Chairman of Madyapana Vimochana Prachara Committee

Personal details
- Born: 16 July 1939 Peda Kondur, Guntur District, Andhra Pradesh, India
- Died: 22 March 2019 (aged 79)
- Party: Indian National Congress
- Spouse: Janaki Devi
- Children: Srinivas, Vijaya
- Profession: Politician

= Uppuluri Mallikarjuna Sarma =

Indian politician (1939–2019)

Uppuluri Mallikarjuna Sarma (16 July 1939 – 22 March 2019) was an Indian politician.

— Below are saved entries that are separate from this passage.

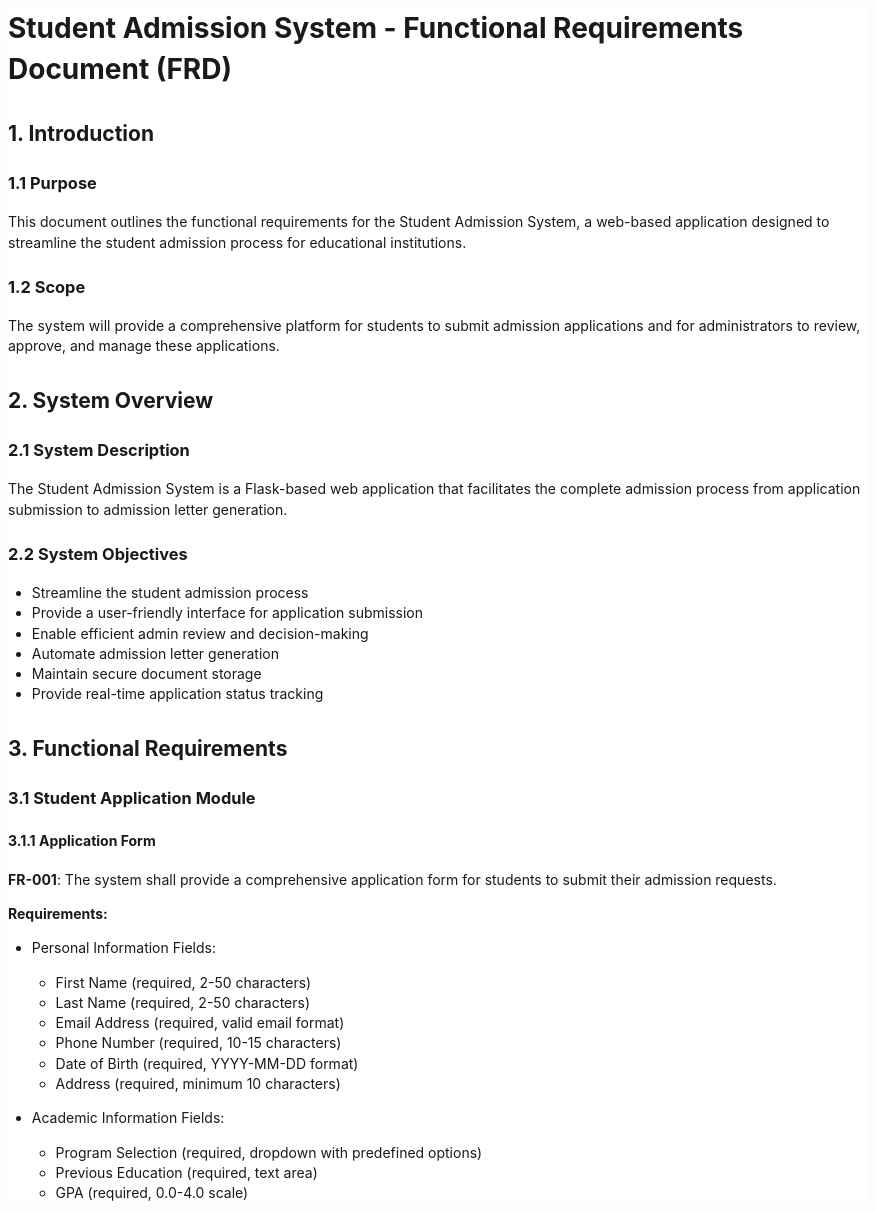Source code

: # Student Admission System - Functional Requirements Document (FRD)

## 1. Introduction

### 1.1 Purpose
This document outlines the functional requirements for the Student Admission System, a web-based application designed to streamline the student admission process for educational institutions.

### 1.2 Scope
The system will provide a comprehensive platform for students to submit admission applications and for administrators to review, approve, and manage these applications.

## 2. System Overview

### 2.1 System Description
The Student Admission System is a Flask-based web application that facilitates the complete admission process from application submission to admission letter generation.

### 2.2 System Objectives
- Streamline the student admission process
- Provide a user-friendly interface for application submission
- Enable efficient admin review and decision-making
- Automate admission letter generation
- Maintain secure document storage
- Provide real-time application status tracking

## 3. Functional Requirements

### 3.1 Student Application Module

#### 3.1.1 Application Form
**FR-001**: The system shall provide a comprehensive application form for students to submit their admission requests.

**Requirements:**
- Personal Information Fields:
  - First Name (required, 2-50 characters)
  - Last Name (required, 2-50 characters)
  - Email Address (required, valid email format)
  - Phone Number (required, 10-15 characters)
  - Date of Birth (required, YYYY-MM-DD format)
  - Address (required, minimum 10 characters)

- Academic Information Fields:
  - Program Selection (required, dropdown with predefined options)
  - Previous Education (required, text area)
  - GPA (required, 0.0-4.0 scale)
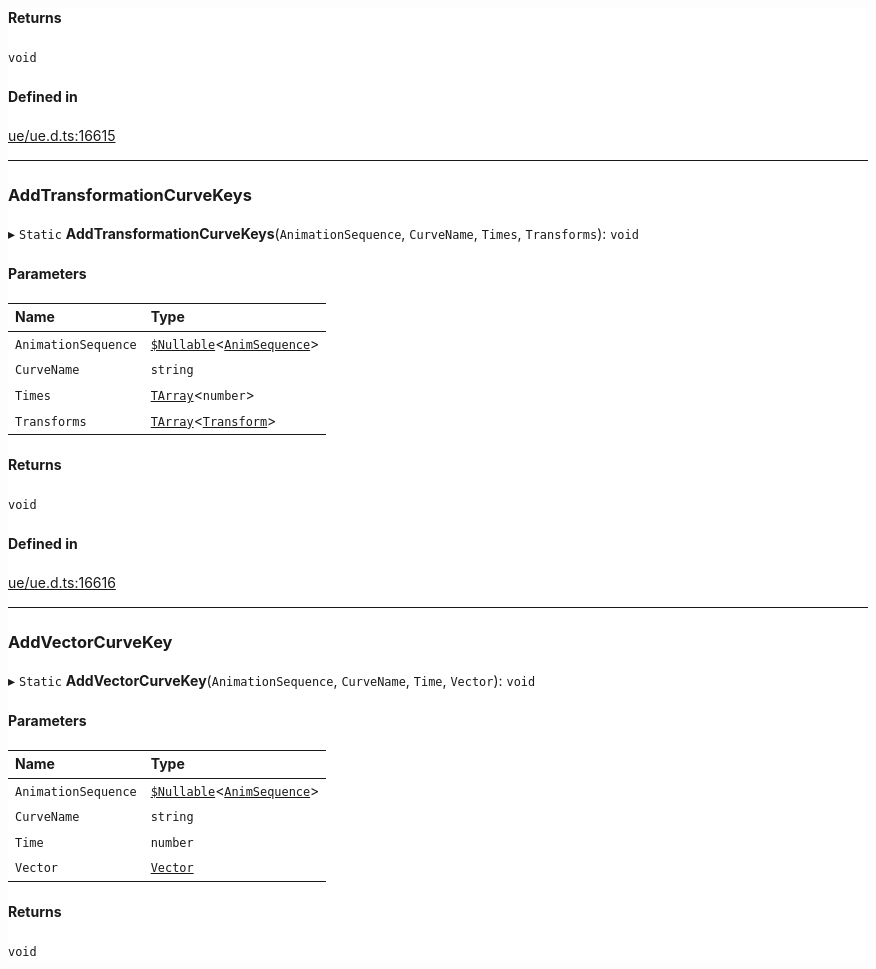 #### Returns

`void`

#### Defined in

[ue/ue.d.ts:16615](https://github.com/YugMetaverse/yug_typings/blob/b7d9b19/ue/ue.d.ts#L16615)

___

### AddTransformationCurveKeys

▸ `Static` **AddTransformationCurveKeys**(`AnimationSequence`, `CurveName`, `Times`, `Transforms`): `void`

#### Parameters

| Name | Type |
| :------ | :------ |
| `AnimationSequence` | [`$Nullable`](../modules/puerts.md#$nullable)<[`AnimSequence`](ue_ue.AnimSequence.md)\> |
| `CurveName` | `string` |
| `Times` | [`TArray`](../interfaces/ue_puerts.TArray.md)<`number`\> |
| `Transforms` | [`TArray`](../interfaces/ue_puerts.TArray.md)<[`Transform`](ue_ue_s.Transform.md)\> |

#### Returns

`void`

#### Defined in

[ue/ue.d.ts:16616](https://github.com/YugMetaverse/yug_typings/blob/b7d9b19/ue/ue.d.ts#L16616)

___

### AddVectorCurveKey

▸ `Static` **AddVectorCurveKey**(`AnimationSequence`, `CurveName`, `Time`, `Vector`): `void`

#### Parameters

| Name | Type |
| :------ | :------ |
| `AnimationSequence` | [`$Nullable`](../modules/puerts.md#$nullable)<[`AnimSequence`](ue_ue.AnimSequence.md)\> |
| `CurveName` | `string` |
| `Time` | `number` |
| `Vector` | [`Vector`](ue_ue_s.Vector.md) |

#### Returns

`void`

Born on 16 July 1939 at Peda Konduru Village, Duggirala Mandalam, Guntur district), to Sri Uppuluri Rama Sastry, he was one of the dedicated members of Khaddar Samsthanam, a trust established by Sri Uppuluri Venkata Krishnaiah and Sri Uppuluri Rama Sastry in the year 1935. Mallikarjuna Sarma started his association with the Indian National Congress and has been committed to the same cause since the age of 12, coinciding with the initial periods of Independent India. He was the general secretary of Andhra Pradesh State Congress and member of All India Congress Committee.

He was a skilled orator in Telugu and Hindi because of which he was chosen as the live translator for all the speeches of late ex-Prime Minister Rajiv Gandhi, during Gandhi's tour of the state of Andhra Pradesh in 1985.

Mallikarjuna Sarma contested as an independent candidate for the Andhra Pradesh Assembly constituency of Vijayawada in 2004 elections where he did a lot of social work in his personal capacity. He is one of the founding members of Gandhi Hills in Vijayawada in association with Dr KL Rao and Pathuri Nagabhushanam, a social activist.

He had served as the Chairman of Madyapana Vimochana Prachara Committee (Liquor Control Movement) since August 2007 and has been very active in the debates in the propagation of liquor or eradication mission.

Prior to being the chairman of this committee, he was the secretary of Ravindra Bharathi and conducted several cultural programs. Sarma was also conferred an honorary degree by Nagarjuna University.
Shri Uppuluri Malikarjuna Sarma S/o Rama Sastry died on March 22, 2019, in his hometown of Vijayawada, Andhra Pradesh.

== Family ==

Sarma has two sisters and six brothers.